Sebagai kawasan konservasi, maka ia harus bebas dari siapapun kecuali melalui ijin dan pengawasan pemerintah. Dengan demikian, maka penduduk setemnpat pun dibatasi ruang geraknya. Oleh Departemen Kehutanan, ditetapkanlah tapal batas kawasan Taman Nasional Kelimutu untuk memudahkan control.
Maksud baik mengkonservasi kawasan Taman Nasional sebagai salah satu keunikan dunia ternyata berbenturan dengan keberadaan masyarakat di kawasan itu sebagai petani. Kampung-kampung di sekitar kawawan itu hidup dar bertani. Luas kawasan Taman Nasional mencapai 5.536,5 hektare ini mengambil juga lahan penduduk yang rata-rata subur menjadi tempat yang pantas untuk budidaya aneka tanaman pangan, buah-buahan, sayur-sayuran dan juga tanaman perdagangan. Kopi, cengkeh, fanili, rambutan, durian semuanya bisa hidup dan berproduksi di wilayah ini. Salah satu di antara kampung-kampung itu adalah Wolomoni.

Taman Nasional Membentur Otoritas Adat
Wolomoni, merupakan kampung yang pasti dalam catatan Pemda Ende serta Dinas Kehutanan maupun Balai Taman Nasional Ende sebagai salah satu kampung dari sekitan kampung yang gigih melakukan protes terbuka atas kebijakan penatapan tapal batas kawasan Taman nasional Kelimutu.
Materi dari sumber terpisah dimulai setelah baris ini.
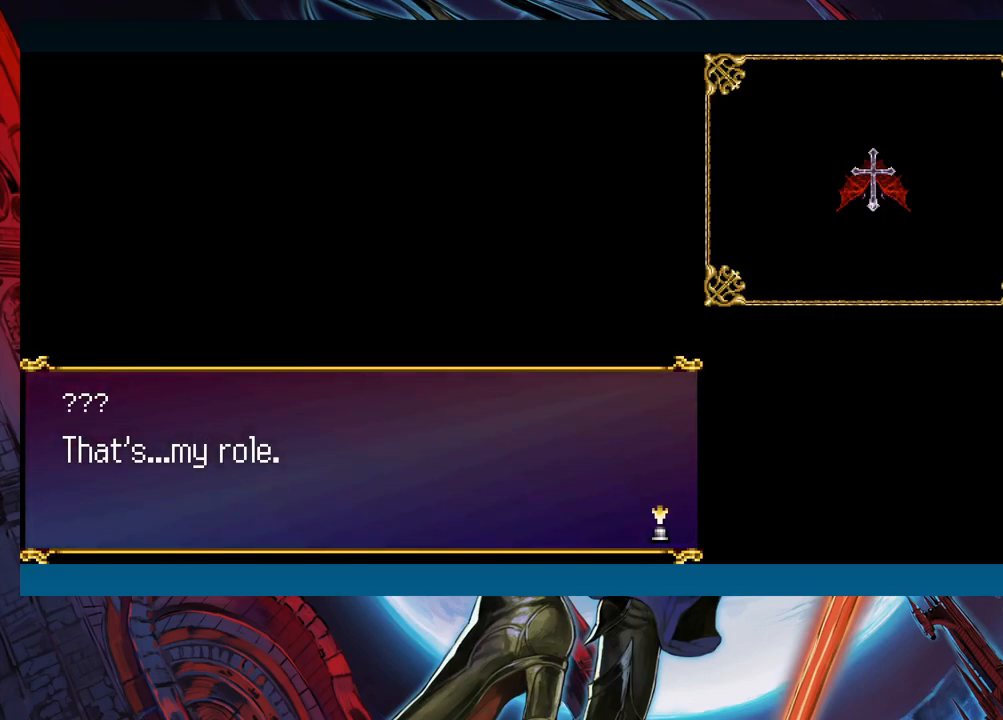
{"buttons": [], "left_stick": "center", "events": [[67, "A", "down"], [183, "A", "up"]]}
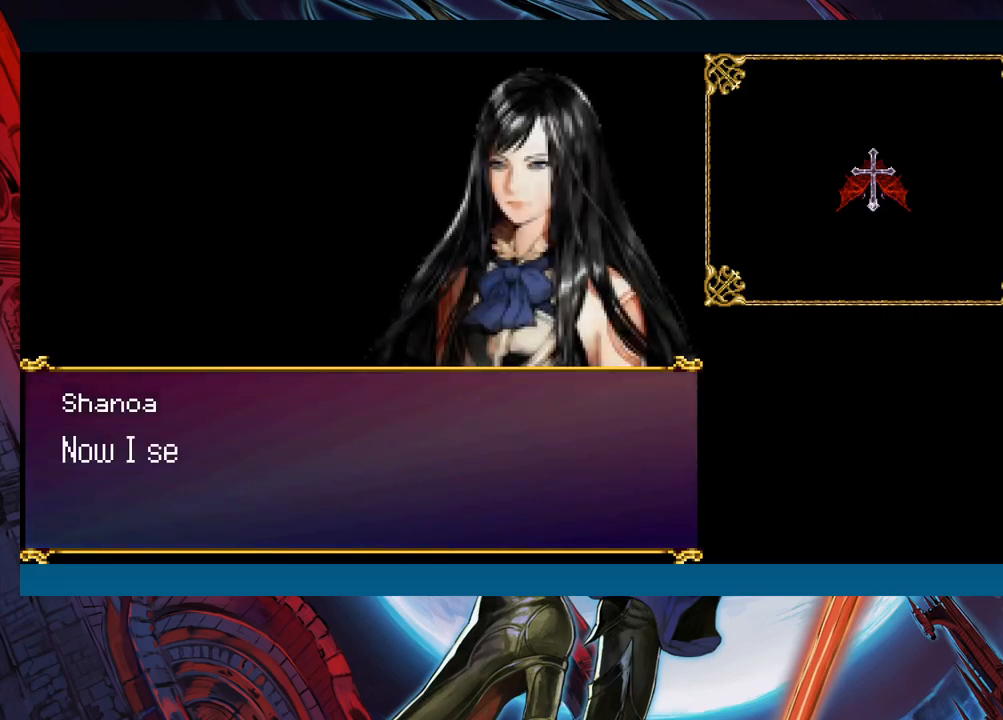
{"buttons": [], "left_stick": "center", "events": []}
Menurut para petani dari Wolomoni, penetapan tapal batas kawasan Taman Nasional Kelimutu justru mempersempit wilayah kelolan dan wilayah adapt masyarakat dan suku-suku setempat.
Nikolaus Ruma, salah seorang tokoh adat yang juga pernah menjabat sebagai Kepala Desa Wolomoni di masa orde baru adalah satu di antara sejumlah mosalaki yang memelopori perlawanan itu.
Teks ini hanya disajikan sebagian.